AUC values were chosen as a means of representing reactivity and enhancement because AUC values represent a measure not only of the peak or trough of a curve’s signal but also of the entire curve. Because of this, comparisons of these values are less prone to error. AUC values were calculated as follows: ELISA or ADE values at a range of serial dilutions were entered into GraphPad Prism and subjected to nonlinear regression. For ADE values, only dilutions up to and including the peak were taken into account. An integral was then calculated on the curve, giving the AUC (https://www.graphpad.com/guides/prism/7/statistics/index.htm?stat_area_under_the_curve.htm). As a value, the AUC incorporates both the overall height of the curve and the overall width (how many dilutions still retain detectable signal above background). In this way, the AUC incorporates the endpoint titer; the two measures should be very tightly correlated. In the AUC graphs presented in Fig. 2, dots represent individual samples, a line represents the geometric mean of the group tested, and error bars represent standard errors of the means (SEM).

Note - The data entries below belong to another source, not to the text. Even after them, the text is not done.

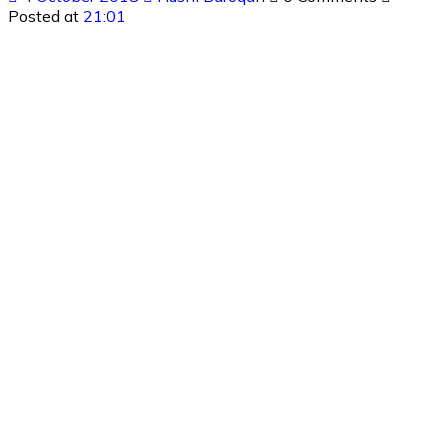
Posted at
21:01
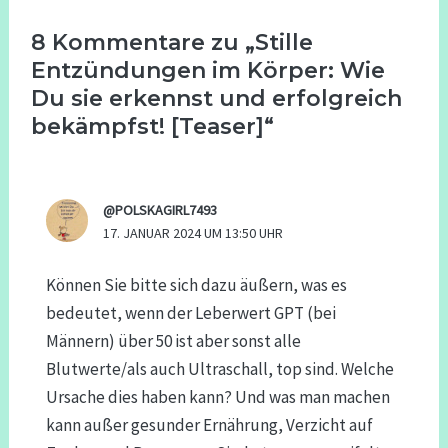
8 Kommentare zu „Stille
Entzündungen im Körper: Wie
Du sie erkennst und erfolgreich
bekämpfst! [Teaser]“
@POLSKAGIRL7493
17. JANUAR 2024 UM 13:50 UHR
Können Sie bitte sich dazu äußern, was es
bedeutet, wenn der Leberwert GPT (bei
Männern) über 50 ist aber sonst alle
Blutwerte/als auch Ultraschall, top sind. Welche
Ursache dies haben kann? Und was man machen
kann außer gesunder Ernährung, Verzicht auf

The in vivo experiments in this study were not conducted in a blind manner. Except where indicated, statistical tests were performed using GraphPad Prism software. All intergroup comparisons in vitro and in vivo were conducted using the Student t test statistic, with a baseline threshold P of <0.05. Comparisons made between three or more groups were evaluated against an adjusted P value using the Bonferroni correction. All t tests were unpaired, except for those conducted to evaluate the data presented in Fig. 3. Since information was matched for each anonymized subject pre- and postvaccination in Fig. 3, we conducted a ratio t test. This method compares the geometric means of the ratios of the pre- and postvaccination values in a paired manner, more effectively showing the statistical significance of induced antibody titers.

Data availability.

The data that support the findings of this study are available from the corresponding authors upon request.